CFTs with Large Gap from Barnes-Wall Lattice Orbifolds

TL;DR

This paper constructs a holomorphic conformal field theory with central charge 128 and a large gap by orbifolding Barnes-Wall lattices, proposing a conjecture about anomaly cancellation.

Contribution

It introduces a new method of constructing holomorphic CFTs with large gaps using Barnes-Wall lattice orbifolds and conjectures the vanishing of an anomaly 3-cocycle.

Findings

Constructed a holomorphic CFT of central charge 128 with gap 4.

Proposed a conjecture that the anomaly 3-cocycle vanishes.

Provided evidence supporting the conjecture.

Abstract

We investigate orbifolds of lattice conformal field theories with the goal of constructing theories with large gap.

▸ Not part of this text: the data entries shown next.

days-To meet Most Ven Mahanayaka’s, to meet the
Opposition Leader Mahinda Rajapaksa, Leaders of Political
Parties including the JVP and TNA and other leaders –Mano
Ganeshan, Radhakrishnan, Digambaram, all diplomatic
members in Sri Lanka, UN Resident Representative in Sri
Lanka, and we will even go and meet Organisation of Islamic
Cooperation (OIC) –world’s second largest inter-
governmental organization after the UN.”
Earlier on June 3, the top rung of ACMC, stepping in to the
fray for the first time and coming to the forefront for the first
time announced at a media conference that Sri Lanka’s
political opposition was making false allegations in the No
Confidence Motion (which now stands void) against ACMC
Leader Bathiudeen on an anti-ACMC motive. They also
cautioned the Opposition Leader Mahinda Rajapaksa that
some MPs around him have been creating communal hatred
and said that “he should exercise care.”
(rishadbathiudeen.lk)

We consider Barnes-Wall lattices, which are a family of lattices with no short vectors, and orbifold by an extraspecial 2-group of lattice automorphisms. To construct the orbifold CFT, we investigate the orbifold vertex operator algebra and its twisted modules. To obtain a holomorphic CFT, a certain anomaly 3-cocycle $\omega$ needs to vanish; based on evidence we provide, we conjecture that it indeed does. Granting this conjecture, we construct a holomorphic CFT of central charge 128 with gap 4.